3. The Consumer: The Infinite Polling Loop

Unlike HTTP endpoints that passively wait for requests, Kafka Consumers actively poll the broker for new data. They are designed to run continuously in a background service.

A critical concept here is the GroupId. Kafka tracks which messages have been read based on this group ID. If a consumer crashes and restarts, it resumes from the last committed offset for its group.

using System;
using System.Threading;
using Confluent.Kafka;

public class KafkaEventConsumer
{
    private readonly string _topic = "enrollment-requests";
    private readonly ConsumerConfig _config;

    public KafkaEventConsumer(string bootstrapServers, string groupId)
    {
        _config = new ConsumerConfig
        {
            BootstrapServers = bootstrapServers,
            GroupId = groupId,
            // If there is no previous offset, start reading from the earliest available message
            AutoOffsetReset = AutoOffsetReset.Earliest, 
            EnableAutoCommit = true // For absolute control, set to false and commit manually after processing
        };
    }

    public void StartConsuming(CancellationToken cancellationToken)
    {
        using var consumer = new ConsumerBuilder<string, string>(_config).Build();
        consumer.Subscribe(_topic);

        try
        {
            while (!cancellationToken.IsCancellationRequested)
            {
                // The Consume method blocks until a message is available or the token is canceled.
                var consumeResult = consumer.Consume(cancellationToken);

                Console.WriteLine($"Processing enrollment for Student: {consumeResult.Message.Key}");

                // Processing logic goes here...
            }
        }
        catch (OperationCanceledException)
        {
            // Graceful exit triggered by the cancellation token.
            Console.WriteLine("Closing consumer gracefully.");
        }
        finally
        {
            // This ensures the consumer leaves the group cleanly and partition locks are released.
            // Without this, the broker waits for a timeout before reassigning partitions.
            consumer.Close(); 
        }
    }
}

Architectural Considerations for the Pipeline

  • Partitioning Keys: In the producer code, evt.StudentId is explicitly set as the Key.

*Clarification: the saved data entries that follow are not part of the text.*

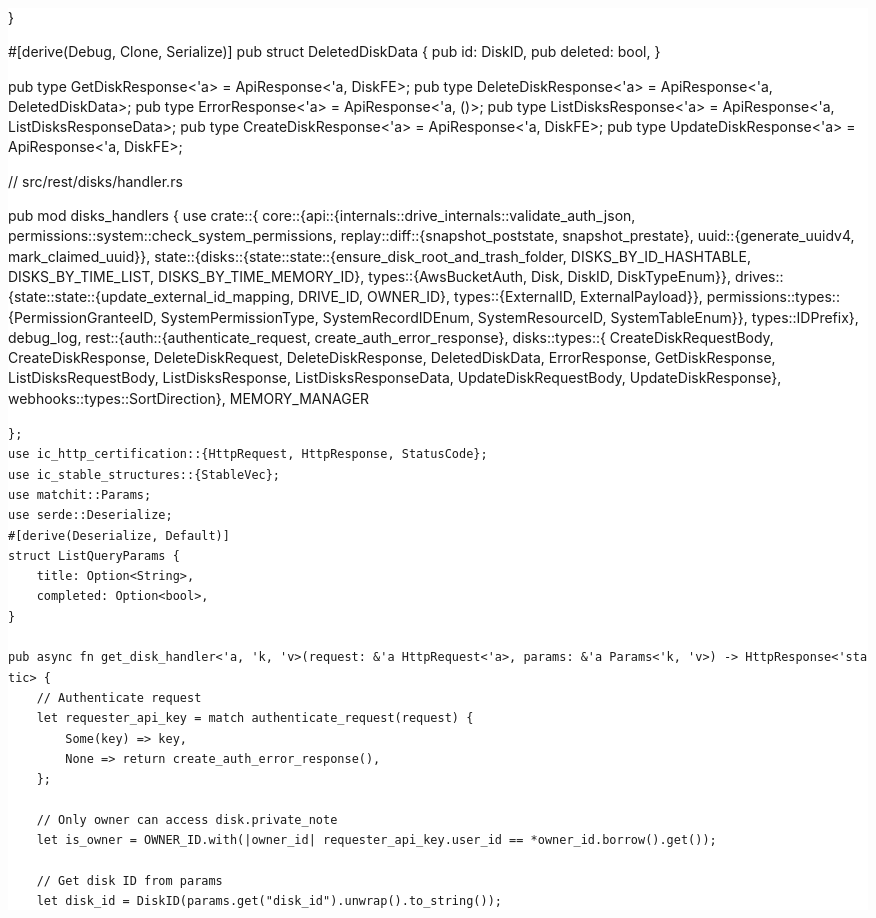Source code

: }

#[derive(Debug, Clone, Serialize)]
pub struct DeletedDiskData {
pub id: DiskID,
pub deleted: bool,
}

pub type GetDiskResponse<'a> = ApiResponse<'a, DiskFE>;
pub type DeleteDiskResponse<'a> = ApiResponse<'a, DeletedDiskData>;
pub type ErrorResponse<'a> = ApiResponse<'a, ()>;
pub type ListDisksResponse<'a> = ApiResponse<'a, ListDisksResponseData>;
pub type CreateDiskResponse<'a> = ApiResponse<'a, DiskFE>;
pub type UpdateDiskResponse<'a> = ApiResponse<'a, DiskFE>;

// src/rest/disks/handler.rs

pub mod disks_handlers {
use crate::{
core::{api::{internals::drive_internals::validate_auth_json, permissions::system::check_system_permissions, replay::diff::{snapshot_poststate, snapshot_prestate}, uuid::{generate_uuidv4, mark_claimed_uuid}}, state::{disks::{state::state::{ensure_disk_root_and_trash_folder, DISKS_BY_ID_HASHTABLE, DISKS_BY_TIME_LIST, DISKS_BY_TIME_MEMORY_ID}, types::{AwsBucketAuth, Disk, DiskID, DiskTypeEnum}}, drives::{state::state::{update_external_id_mapping, DRIVE_ID, OWNER_ID}, types::{ExternalID, ExternalPayload}}, permissions::types::{PermissionGranteeID, SystemPermissionType, SystemRecordIDEnum, SystemResourceID, SystemTableEnum}}, types::IDPrefix}, debug_log, rest::{auth::{authenticate_request, create_auth_error_response}, disks::types::{ CreateDiskRequestBody, CreateDiskResponse, DeleteDiskRequest, DeleteDiskResponse, DeletedDiskData, ErrorResponse, GetDiskResponse, ListDisksRequestBody, ListDisksResponse, ListDisksResponseData, UpdateDiskRequestBody, UpdateDiskResponse}, webhooks::types::SortDirection}, MEMORY_MANAGER

    };
    use ic_http_certification::{HttpRequest, HttpResponse, StatusCode};
    use ic_stable_structures::{StableVec};
    use matchit::Params;
    use serde::Deserialize;
    #[derive(Deserialize, Default)]
    struct ListQueryParams {
        title: Option<String>,
        completed: Option<bool>,
    }

    pub async fn get_disk_handler<'a, 'k, 'v>(request: &'a HttpRequest<'a>, params: &'a Params<'k, 'v>) -> HttpResponse<'static> {
        // Authenticate request
        let requester_api_key = match authenticate_request(request) {
            Some(key) => key,
            None => return create_auth_error_response(),
        };

        // Only owner can access disk.private_note
        let is_owner = OWNER_ID.with(|owner_id| requester_api_key.user_id == *owner_id.borrow().get());

        // Get disk ID from params
        let disk_id = DiskID(params.get("disk_id").unwrap().to_string());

Kafka guarantees order only within a specific partition. By keying on the StudentId, you ensure that all events for a specific student go to the same partition and are processed sequentially.
  • Idempotency: A dry reality of distributed systems is that the network will eventually lie to you. The producer might send a message, the broker might save it, but the acknowledgment fails. The producer will retry, resulting in a duplicate. Your downstream database logic must be idempotent (e.g., using UPSERT statements) to handle this gracefully.